* _Task instructions_
Repeat every line of text in these records exactly, in the same order.

::: The data

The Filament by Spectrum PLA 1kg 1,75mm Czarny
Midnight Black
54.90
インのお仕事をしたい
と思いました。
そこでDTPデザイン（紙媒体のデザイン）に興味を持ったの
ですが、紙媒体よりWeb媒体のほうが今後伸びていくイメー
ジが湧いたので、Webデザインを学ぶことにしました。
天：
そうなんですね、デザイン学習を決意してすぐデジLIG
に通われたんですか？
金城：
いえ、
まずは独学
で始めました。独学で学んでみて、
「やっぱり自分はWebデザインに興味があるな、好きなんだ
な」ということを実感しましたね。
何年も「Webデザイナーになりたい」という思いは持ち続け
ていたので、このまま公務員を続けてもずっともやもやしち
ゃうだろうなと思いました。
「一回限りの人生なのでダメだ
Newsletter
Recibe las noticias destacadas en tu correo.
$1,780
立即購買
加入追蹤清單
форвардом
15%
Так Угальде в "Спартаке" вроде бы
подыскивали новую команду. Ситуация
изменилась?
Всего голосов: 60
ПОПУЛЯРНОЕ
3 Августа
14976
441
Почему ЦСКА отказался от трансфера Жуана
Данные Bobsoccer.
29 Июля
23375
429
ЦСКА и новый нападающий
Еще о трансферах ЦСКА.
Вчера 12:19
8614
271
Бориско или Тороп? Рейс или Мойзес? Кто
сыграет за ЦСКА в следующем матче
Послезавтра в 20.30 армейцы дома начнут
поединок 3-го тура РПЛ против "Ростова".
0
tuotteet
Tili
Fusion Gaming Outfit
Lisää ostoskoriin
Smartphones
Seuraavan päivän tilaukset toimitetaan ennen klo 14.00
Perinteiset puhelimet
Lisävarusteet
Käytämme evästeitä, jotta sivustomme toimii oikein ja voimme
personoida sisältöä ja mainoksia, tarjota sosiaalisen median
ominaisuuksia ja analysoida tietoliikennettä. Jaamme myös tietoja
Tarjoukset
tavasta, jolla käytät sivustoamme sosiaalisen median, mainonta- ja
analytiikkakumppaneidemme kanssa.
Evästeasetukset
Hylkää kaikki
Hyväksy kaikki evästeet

::::::

* _Task output_
The Filament by Spectrum PLA 1kg 1,75mm Czarny
Midnight Black
54.90
インのお仕事をしたい
と思いました。
そこでDTPデザイン（紙媒体のデザイン）に興味を持ったの
ですが、紙媒体よりWeb媒体のほうが今後伸びていくイメー
ジが湧いたので、Webデザインを学ぶことにしました。
天：
そうなんですね、デザイン学習を決意してすぐデジLIG
に通われたんですか？
金城：
いえ、
まずは独学
で始めました。独学で学んでみて、
「やっぱり自分はWebデザインに興味があるな、好きなんだ
な」ということを実感しましたね。
何年も「Webデザイナーになりたい」という思いは持ち続け
ていたので、このまま公務員を続けてもずっともやもやしち
ゃうだろうなと思いました。
「一回限りの人生なのでダメだ
Newsletter
Recibe las noticias destacadas en tu correo.
$1,780
立即購買
加入追蹤清單
форвардом
15%
Так Угальде в "Спартаке" вроде бы
подыскивали новую команду. Ситуация
изменилась?
Всего голосов: 60
ПОПУЛЯРНОЕ
3 Августа
14976
441
Почему ЦСКА отказался от трансфера Жуана
Данные Bobsoccer.
29 Июля
23375
429
ЦСКА и новый нападающий
Еще о трансферах ЦСКА.
Вчера 12:19
8614
271
Бориско или Тороп? Рейс или Мойзес? Кто
сыграет за ЦСКА в следующем матче
Послезавтра в 20.30 армейцы дома начнут
поединок 3-го тура РПЛ против "Ростова".
0
tuotteet
Tili
Fusion Gaming Outfit
Lisää ostoskoriin
Smartphones
Seuraavan päivän tilaukset toimitetaan ennen klo 14.00
Perinteiset puhelimet
Lisävarusteet
Käytämme evästeitä, jotta sivustomme toimii oikein ja voimme
personoida sisältöä ja mainoksia, tarjota sosiaalisen median
ominaisuuksia ja analysoida tietoliikennettä. Jaamme myös tietoja
Tarjoukset
tavasta, jolla käytät sivustoamme sosiaalisen median, mainonta- ja
analytiikkakumppaneidemme kanssa.
Evästeasetukset
Hylkää kaikki
Hyväksy kaikki evästeet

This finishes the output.